Nei pochi pazienti che riescono ad eseguire “alla lettera” la dieta per lunghi periodi, si assiste nell’arco di
qualche settimana ad una consistente perdita di peso, altro aspetto visto inizialmente in modo positivo dai
pazienti che si trovano spesso in una condizione di sovrappeso. A questi solo apparentemente effetti positivi
fanno seguito però ben presto tutta una serie di effetti negativi tra cui instabilità emotiva, irritabilità,
depressione (anche per il pessimo aspetto fisico che si acquisisce con il passare dei giorni: colorito pallido,
pelle secca e anelastica, aspetto vecchieggiante), astenia, crollo delle difese immunitarie con possibile
insorgenza di infezioni più o meno gravi.

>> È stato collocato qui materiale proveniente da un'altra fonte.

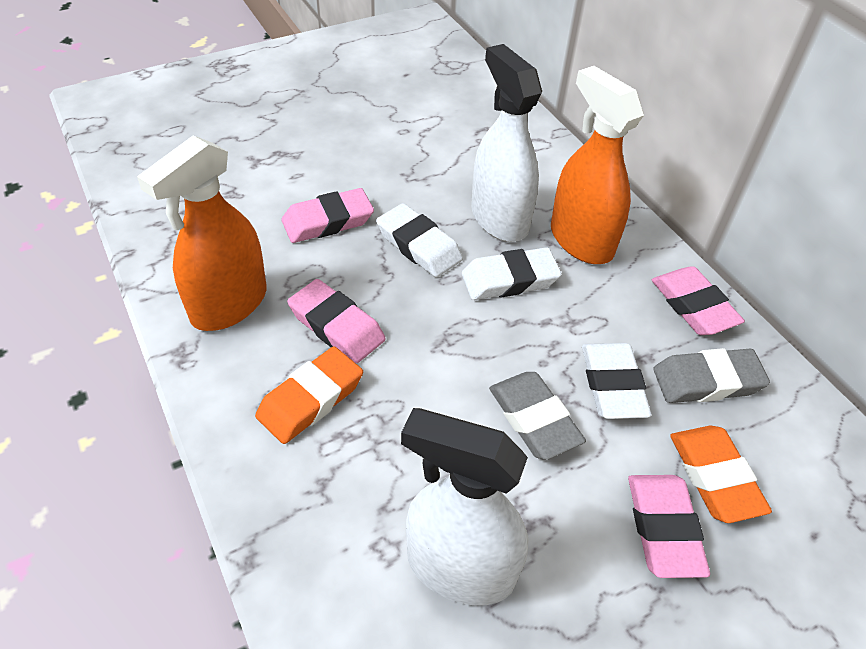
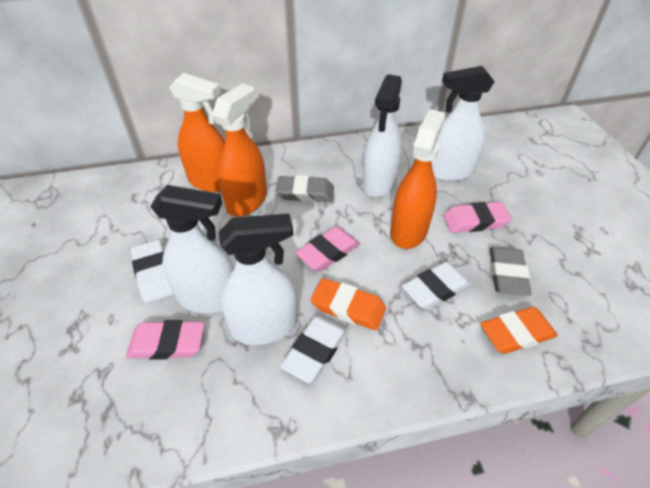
orange spray bottle: 2 -> 3
pink eraser: 4 -> 3
white spray bottle: 2 -> 4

Chi invece non riesce ad eliminare tutto dalla dieta, (e cioè la maggior parte delle persone che si rivolgono a
questi centri) entra in uno stato di depressione dovuto sia alla disistima delle proprie capacità che all’idea
della inguaribilità della malattia.
Il solo strumento diagnostico come abbiamo visto è la dieta di esclusione. I cibi sospetti sulla base del
diario dei cibi consumati e dei sintomi sono eliminati per il tempo strettamente necessario a vedere se la
sintomatologia migliora o si risolve. In genere si va dalle due alle sei settimane in relazione alla gravità dei
sintomi. E’ bene in questo periodo sostituire gli alimenti eliminati con altri di pari valore nutrizionale. E’ vero
che l’esecuzione di questa dieta richiede notevole aderenza, dedizione e sacrificio, ed il supporto oltre
all’allergologo del nutrizionista, ma i risultati potrebbero cambiare la vita! E’ bene anche scegliere il periodo
giusto per iniziare evitando le vacanze e le festività. L’eliminazione per settimane o mesi dell’alimento
reattivo può portare alla reintroduzione dell’alimento senza reazioni. Si è indotto così il fenomeno della
tolleranza il cui mantenimento dipende dall’individuazione della “soglia” per frequenza e quantità per quella
determinata persona, cioè in pratica alla determinazione di quanto cibo può essere occasionalmente
tollerato prima di ricadere nella sintomatologia.